ACTIVITY LIST =
(a) From the stout chocolate cake recipe, echo the part that opens with the words "250 g cream" and closes with "sugar and blend.".
(b) What size and type of cake tin does the stout chocolate cake recipe call for?

PROVIDED PASSAGE =
Stout chocolate cake

By admin
13 January 2012

The creamcheese icing that looks like the foam head of a beer goes perfectly with the extra-dark, moist cake.

Makes 1 cake

Preparation time: 15 min

Baking time: 45-60 min


250 ml (1 c) dark stout beer

250 g butter

180 ml (¾ c) cocoa powder

500 ml (2 c) caster sugar

140 ml sour cream

2 eggs

5 ml (1 t) vanilla essence

500 ml (2 c) cake flour

12 ml (2½ t) bicarbonate of soda


250 g cream cheese

100 ml icing sugar

25 g butter, melted

20 ml (4 t) milk

Preheat the oven to 180 °C. Grease a 23-cm loose-bottomed cake tin with butter or spray.


Heat the beer and butter in a saucepan until the butter has melted. Remove from the heat. Sift in the cocoa powder, add the sugar and blend.

LISTED RECORDS =
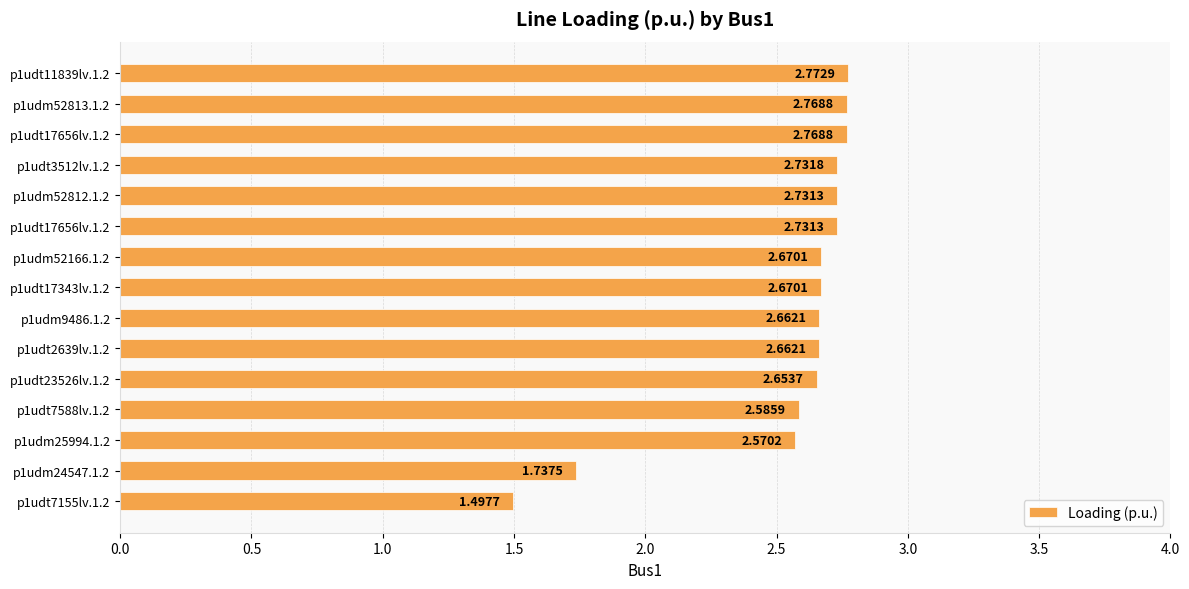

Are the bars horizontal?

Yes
---
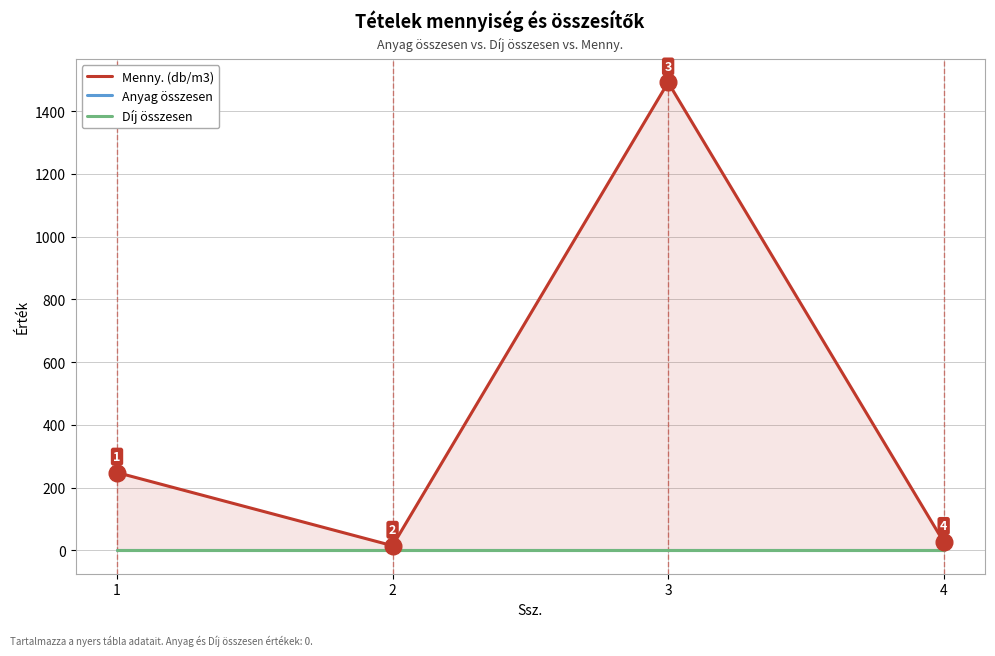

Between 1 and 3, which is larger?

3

RESPONSE LIST =
(a)
250 g cream cheese

100 ml icing sugar

25 g butter, melted

20 ml (4 t) milk

Preheat the oven to 180 °C. Grease a 23-cm loose-bottomed cake tin with butter or spray.


Heat the beer and butter in a saucepan until the butter has melted. Remove from the heat. Sift in the cocoa powder, add the sugar and blend.

(b) A 23-cm loose-bottomed cake tin.